In conclusion, it may be difficult to understand our personalities and we hold uncertainty towards our future. However, bear in mind, it doesn’t take specialists much effort (including the professional astrologists and psychics) to convince you that they know exactly what kind of person you are – they don’t really. So just be yourself, and don’t worry too much about what other people suggest you personality is, or what you should do.

[1],, retrieved on 5th Dec, 2016.
[2],, retreived on 5th Dec, 2016.
[3] Fichten, C. S., & Sunerton, B. (1983). Popular horoscopes and the “Barnum effect”. The Journal of Psychology, 114(1), 123-134.
[4] Saklofske, D. H., Kelly, I. W., & McKerracher, D. W. (1982). An empirical study of personality and astrological factors. The Journal of Psychology, 110(2), 275-280.
[5] Thagard, P. R. (1998). Why astrology is a pseudoscience. Introductory Readings in the Philosophy of Science, 49.
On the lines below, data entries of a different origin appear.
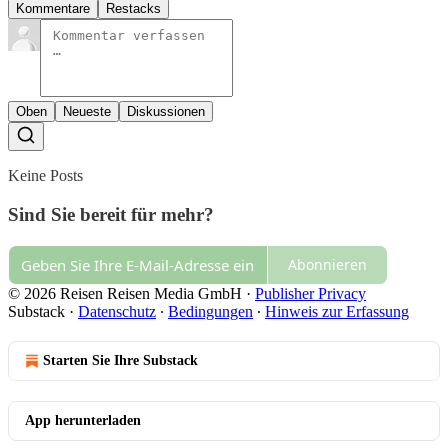
Kommentare
Restacks
Oben
Neueste
Diskussionen
Keine Posts
Sind Sie bereit für mehr?
Abonnieren
© 2026 Reisen Reisen Media GmbH
·
Publisher Privacy
Substack
·
Datenschutz
∙
Bedingungen
∙
Hinweis zur Erfassung
Starten Sie Ihre Substack
App herunterladen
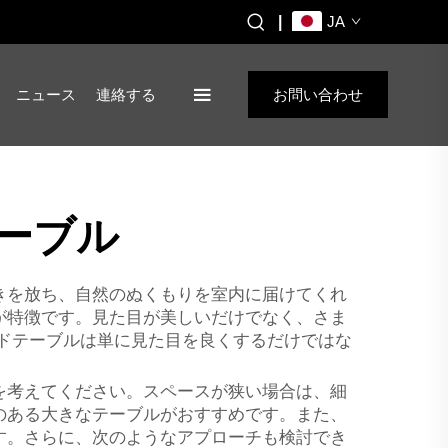
|
JA
ニュース
連絡する
お問い合わせ
ーブル
きを放ち、自然のぬくもりを室内に届けてくれ
が特徴です。見た目が美しいだけでなく、さま
イドテーブルは単に見た目を良くするだけではな
を考えてください。スペースが狭い場合は、細
のある大きなテーブルがおすすめです。また、
す。さらに、次のようなアプローチも検討でき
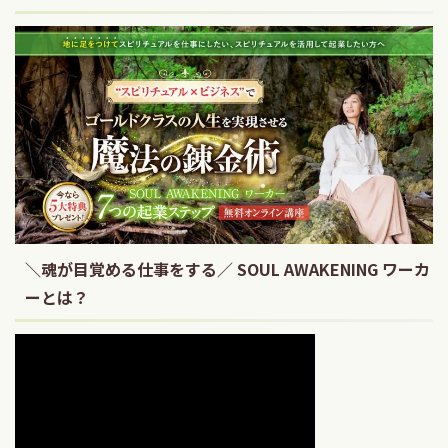
＼魂が目覚める仕事をする／ SOUL AWAKENING ワーカ
ーとは？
[6] Pressgazette,, retreived on 6th Dec, 2016.
[7] The daily mail,, retreived on 6th Dec, 2016.
[8] The daily mirror,, retreived on 6th Dec, 2016.
[9] The daily standard,, retreived on 6th Dec, 2016
[10] The sun,, retreived on 6th Dec, 2016.
[11] Zajonc, R. B. (1968). Attitudinal effects of mere exposure. Journal of personality and social psychology, 9(2p2), 1.
[12] Forer, B. R. (1949). The fallacy of personal validation: a classroom demonstration of gullibility. The Journal of Abnormal and Social Psychology, 44(1), 118.
[13] Lord, C. G., Ross, L., & Lepper, M. R. (1979). Biased assimilation and attitude polarization: The effects of prior theories on subsequently considered evidence. Journal of personality and social psychology, 37(11), 2098.